→ WORK REQUEST
Please give the text read from the data below as a JSON list of strings, with one string for each line and any blank lines left out. Leave the pictures out of your answer.

Page images and extracted text:
((

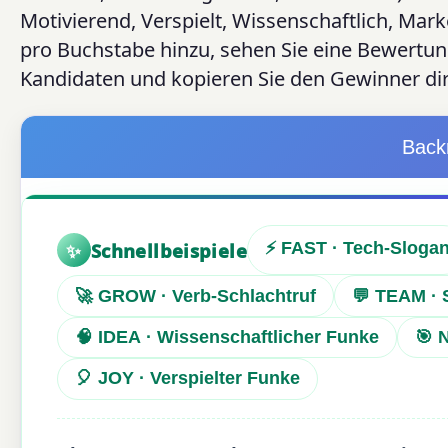
Motivierend, Verspielt, Wissenschaftlich, Mark
pro Buchstabe hinzu, sehen Sie eine Bewertun
Kandidaten und kopieren Sie den Gewinner di
Back
✨
Schnellbeispiele
⚡ FAST · Tech-Sloga
🚀 GROW · Verb-Schlachtruf
💬 TEAM · 
🧠 IDEA · Wissenschaftlicher Funke
🎯 
🎈 JOY · Verspielter Funke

))

→ RESPONSE AREA
[
  "Motivierend, Verspielt, Wissenschaftlich, Mark",
  "pro Buchstabe hinzu, sehen Sie eine Bewertun",
  "Kandidaten und kopieren Sie den Gewinner di",
  "Back",
  "✨",
  "Schnellbeispiele",
  "⚡ FAST · Tech-Sloga",
  "🚀 GROW · Verb-Schlachtruf",
  "💬 TEAM · ",
  "🧠 IDEA · Wissenschaftlicher Funke",
  "🎯 ",
  "🎈 JOY · Verspielter Funke"
]